* [Activity] Write out each record exactly and skip every image.

[Saved entries]
▼
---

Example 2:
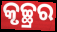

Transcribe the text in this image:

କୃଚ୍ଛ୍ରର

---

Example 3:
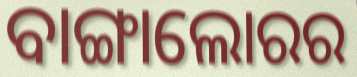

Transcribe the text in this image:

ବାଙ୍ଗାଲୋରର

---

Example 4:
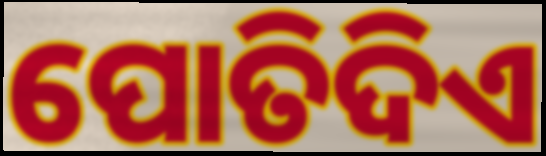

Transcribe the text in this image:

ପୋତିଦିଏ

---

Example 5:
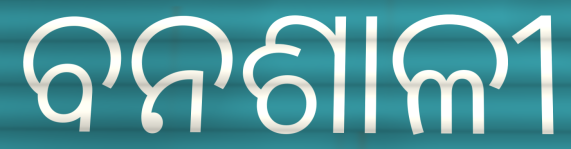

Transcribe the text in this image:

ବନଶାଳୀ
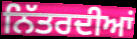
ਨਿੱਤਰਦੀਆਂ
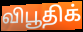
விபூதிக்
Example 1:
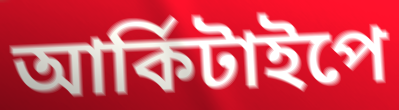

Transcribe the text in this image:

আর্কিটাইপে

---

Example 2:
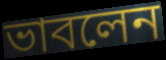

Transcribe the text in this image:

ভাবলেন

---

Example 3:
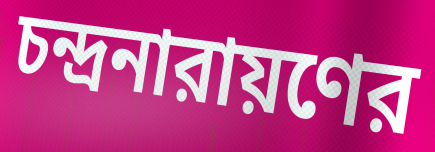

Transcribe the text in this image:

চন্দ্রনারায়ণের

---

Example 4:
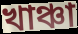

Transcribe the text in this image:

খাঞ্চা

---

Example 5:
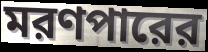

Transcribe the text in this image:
▲
* [Task result]
---

Example 2:

Transcribe the text in this image:

କୃଚ୍ଛ୍ରର

---

Example 3:

Transcribe the text in this image:

ବାଙ୍ଗାଲୋରର

---

Example 4:

Transcribe the text in this image:

ପୋତିଦିଏ

---

Example 5:

Transcribe the text in this image:

ବନଶାଳୀ
ਨਿੱਤਰਦੀਆਂ
விபூதிக்
Example 1:

Transcribe the text in this image:

আর্কিটাইপে

---

Example 2:

Transcribe the text in this image:

ভাবলেন

---

Example 3:

Transcribe the text in this image:

চন্দ্রনারায়ণের

---

Example 4:

Transcribe the text in this image:

খাঞ্চা

---

Example 5:

Transcribe the text in this image:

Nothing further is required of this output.